I am going to come at this from a modest level of idealism, something like Plato, rather than Berkeley.
1.) How does the idealist concede the interest of the question "Is there an extra-mental reality?" and his answer to it if, for the idealist, the very suggestion of an 'extra-mental reality' is completely unintelligible?
Our perception clearly creates the impression of there being stuff we interact with. So it is natural to assume that stuff is real. So there is no problem with motivating the question. However, what is natural is not necessarily wise.
2.) What criterion does the idealist appeal to in determining the unintelligibility of extra-mental reality?
The criterion of consistency and testability.
If the concept of extra-mental reality is at least intelligible (so as to be judged by the idealist), then what exactly is unintelligible about 'extra-mental reality' and why so?
We don't know, and we can't tell.
We know that much of what we perceive is inconsistent with itself. We see optical illusions, etc. So it is then natural to question how we correct our perception for its flaws.
Once you start trying to do so, you realize that there is no reasonable way to know when you have succeeded. You have no way of knowing what extra-mental reality is like except by comparison with previous copies of intra-mental realities. You cannot fully comprehend it, because you know your images of it are systematically flawed, and you have no standard by which to correct them.
So some part of extra-mental reality always remains unintelligible to you. Some level of your perception is illusion. And you have no idea what part that is: It could be only an insignificant portion, or the whole thing.

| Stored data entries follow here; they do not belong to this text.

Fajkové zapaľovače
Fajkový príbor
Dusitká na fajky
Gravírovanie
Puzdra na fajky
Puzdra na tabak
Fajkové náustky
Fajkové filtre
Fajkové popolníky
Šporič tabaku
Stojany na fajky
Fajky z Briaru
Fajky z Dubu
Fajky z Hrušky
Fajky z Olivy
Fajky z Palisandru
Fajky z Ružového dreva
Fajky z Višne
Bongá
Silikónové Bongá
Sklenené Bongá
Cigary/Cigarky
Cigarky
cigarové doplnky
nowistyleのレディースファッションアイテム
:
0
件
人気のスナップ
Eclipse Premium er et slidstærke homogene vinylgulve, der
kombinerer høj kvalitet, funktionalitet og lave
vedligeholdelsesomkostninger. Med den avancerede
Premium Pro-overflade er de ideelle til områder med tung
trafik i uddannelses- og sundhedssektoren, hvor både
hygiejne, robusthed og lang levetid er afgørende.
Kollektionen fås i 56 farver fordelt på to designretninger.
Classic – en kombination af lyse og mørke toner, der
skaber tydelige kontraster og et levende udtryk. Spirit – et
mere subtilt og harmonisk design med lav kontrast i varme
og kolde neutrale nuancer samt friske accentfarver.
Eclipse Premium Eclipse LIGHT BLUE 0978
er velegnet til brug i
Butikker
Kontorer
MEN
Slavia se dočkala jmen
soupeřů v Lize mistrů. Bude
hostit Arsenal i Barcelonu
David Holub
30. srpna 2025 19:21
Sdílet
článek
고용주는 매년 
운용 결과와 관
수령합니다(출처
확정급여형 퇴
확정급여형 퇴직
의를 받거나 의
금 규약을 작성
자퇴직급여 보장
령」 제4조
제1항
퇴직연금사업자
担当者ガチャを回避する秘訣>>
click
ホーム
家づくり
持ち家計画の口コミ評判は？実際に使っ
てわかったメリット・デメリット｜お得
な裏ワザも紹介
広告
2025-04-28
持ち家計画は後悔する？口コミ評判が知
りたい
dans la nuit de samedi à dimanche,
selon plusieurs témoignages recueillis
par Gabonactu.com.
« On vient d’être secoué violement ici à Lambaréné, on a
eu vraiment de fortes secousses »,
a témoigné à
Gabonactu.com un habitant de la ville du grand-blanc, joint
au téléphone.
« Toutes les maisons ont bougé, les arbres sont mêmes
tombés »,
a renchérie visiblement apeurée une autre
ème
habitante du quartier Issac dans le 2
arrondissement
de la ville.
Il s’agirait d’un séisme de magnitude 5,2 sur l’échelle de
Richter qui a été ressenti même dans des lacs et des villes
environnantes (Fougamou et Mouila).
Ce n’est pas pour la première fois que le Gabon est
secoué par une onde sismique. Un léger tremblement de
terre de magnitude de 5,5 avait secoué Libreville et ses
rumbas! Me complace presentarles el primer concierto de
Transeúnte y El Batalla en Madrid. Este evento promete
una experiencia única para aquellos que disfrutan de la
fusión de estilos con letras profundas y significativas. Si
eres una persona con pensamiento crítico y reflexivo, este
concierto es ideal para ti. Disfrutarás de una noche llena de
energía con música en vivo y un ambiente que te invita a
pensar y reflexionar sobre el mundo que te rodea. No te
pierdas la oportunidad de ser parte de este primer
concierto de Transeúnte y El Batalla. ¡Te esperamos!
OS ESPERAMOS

If 'extra-mental reality' is unintelligible not as it is considered as a concept, but as something else, how does the idealist, who concedes only the intelligibility of concepts, consider 'extra-mental reality' as 'something else' other than a concept?
There is no need to do so. If only intra-mental content is reliable, concepts are all you have. This is where Plato goes off and talks about forms.
We know that our intentions happen internally, as often they arise in a way that does not seem to affect anything else. But sometimes other things seem to respond to them. Sometimes my hand moves when I want it to. But we still can't know that this is not all an illusion.
Maybe only the intentions are real. So maybe there is not a real chair upon which I am sitting, but only the intention to be sitting and therefore something that serves the conceptual purpose of a chair. We know that the concept of the chair is real. But maybe only the concept of the chair is real.
It is clear that the world does not always meet whatever intention we throw into it. We seem to have to negotiate a lot of 'interface paraphernalia' to make any adjustments we want to the stuff that may or may not be out there. But that might all be internal resistence due to the inefficiency of our own mental workings.
Still, that seems bizarre. And we seem to evoke interdependent intentions from the environment. So either we are divided against ourselves, or there are other minds. If there are other minds, the odds are that the stuff between us is there, and that we really are using it to interact. But it is not necessarily so.
If this is not all just us, and you and I are not part of a single intellect that is segmented for some reason, then there has to be some way that intentions get transferred between minds, but it could be totally unrelated to the actual stuff we perceive, they could just be, in some sense, knobs and buttons on the user interface to whatever communication device ferries ideas between individual minds.